8. National drug policies in many countries do not adequately address such areas as legislation and regulation, regulatory control in terms drug registration and licensing, cost and price, regulations on prescribing and dispensing at different levels, choice of drugs and pharmaceutical products, supply, quality assurance, revolving drug fund operation, manpower and development needs, patents, brand and generic names, appropriate drug use, self-medication, health education, monitoring and evaluation, identification of financial resources research, and development and technical cooperation between countries.
 
 It must be recognized that if RDFs are to contribute to improvements in primary health care, the context in which RDFs are set up needs to be included in the development of the project proposals right at the very start. This does not mean that a project needs to cater to setting up all these elements, listed previously as requirements for sustainable RDFs. It does mean, however, that these elements have to considered and linkages to progress made in these areas included in the planning and management frameworks if one is not to create expectations of the quick, short-lived success stories so desired by politicians and international donors.
 
 Setting up RDFs is a capacity building exercise that takes time if it is to belong to the community and is to be jointly managed and sustained.
 
 The setting up of RDFs in terms of guidelines and procedures may be accomplished within a relatively short time frame, but community participation from a point of view of co-management and community supervision, and strengthening the management capacity of the health teams at the various levels to accommodate and work with the community, take a long time and have to be included within the project time frame.
Conclusion
 
 RDFs are making it possible for rural and remote communities to have reasonably affordable drugs of acceptable quality, available on a continual basis. This is quite an achievement in many countries where drug shortages had become the norm, and when drugs were available, they were of poor quality and very expensive. However, the relative success of the RDF has highlighted a number of areas that will require concerted effort if the gains made by these functioning RDFs are not to be forfeited.
 
 The most critical areas are the management capacity of the middle level health services administration, and the increasing visibility of the wide gap between policy and implementation as a result of the conflicting policies, developed piecemeal over a long period of time, that are still being pursued by entrenched structures within ministries of health.
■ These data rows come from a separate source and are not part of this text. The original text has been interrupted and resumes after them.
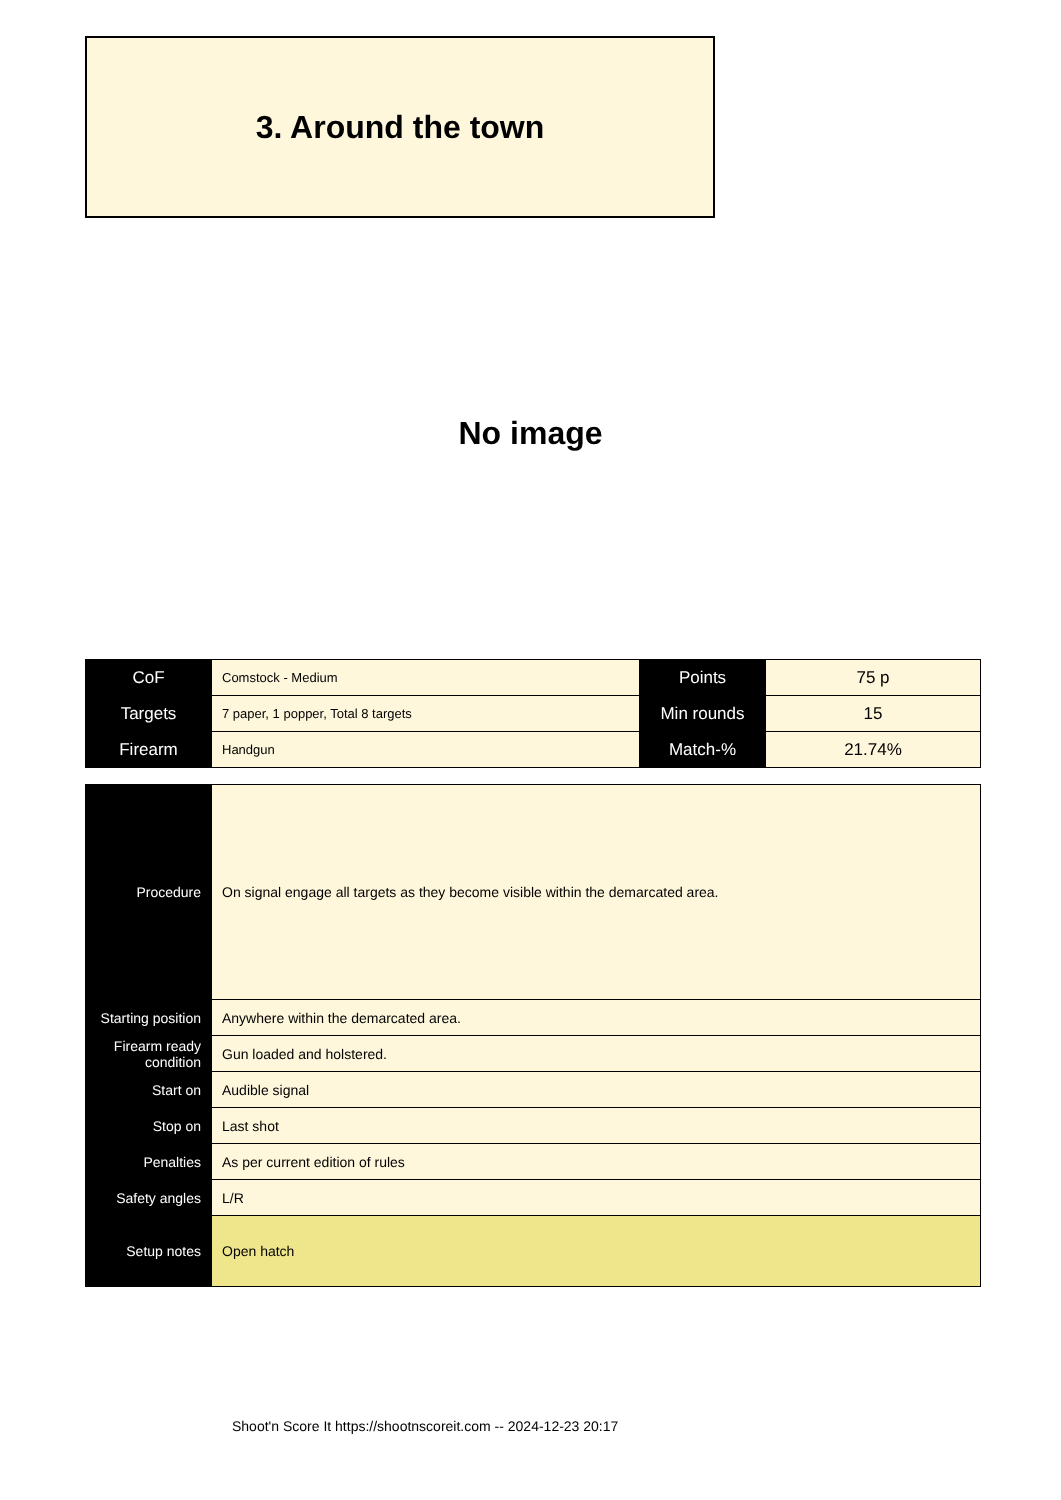3. Around the town
No image
| CoF | Comstock - Medium | Points | 75 p |
| Targets | 7 paper, 1 popper, Total 8 targets | Min rounds | 15 |
| Firearm | Handgun | Match-% | 21.74% |
| Procedure | On signal engage all targets as they become visible within the demarcated area. |
| Starting position | Anywhere within the demarcated area. |
| Firearm ready condition | Gun loaded and holstered. |
| Start on | Audible signal |
| Stop on | Last shot |
| Penalties | As per current edition of rules |
| Safety angles | L/R |
| Setup notes | Open hatch |
Shoot'n Score It https://shootnscoreit.com -- 2024-12-23 20:17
These structures have become adept at obtaining funding from donors to maintain the status quo. Coupled with this is the lack of appropriate supervision and adequate authority to apply the guidelines and procedures developed to ensure the smooth functioning and growth of RDFs.
 
 RDFs can provide ministries and international agencies with a very tangible and prominent entry point to stimulating the development of health systems, not only at the community level but also throughout MOH hierarchies. They also bring into focus additional community development issues that are integral to the process by which a community prioritizes its identified needs, makes decisions and allocates resources. It also highlights the fact that the middle level health administrative and service institutions need to be developed so that the current micro-management of the health care services (exemplified by attempts to supervise the RDFs) being carried out from the central level will be directed towards policy formulation, integration and interpretation, and the development/revision of technical and management standards, and performance criteria. The implementation, management and day to day supervision domain would be left to the district and commune levels supported technically by the provincial level health administrations.
 
 It is vital that donors do not limit themselves to provision of drugs and seed stocks, but also include support and funding for the required policy development framework for policy formulation, integration and interpretation, and the development of management systems in a coherent and coordinated manner.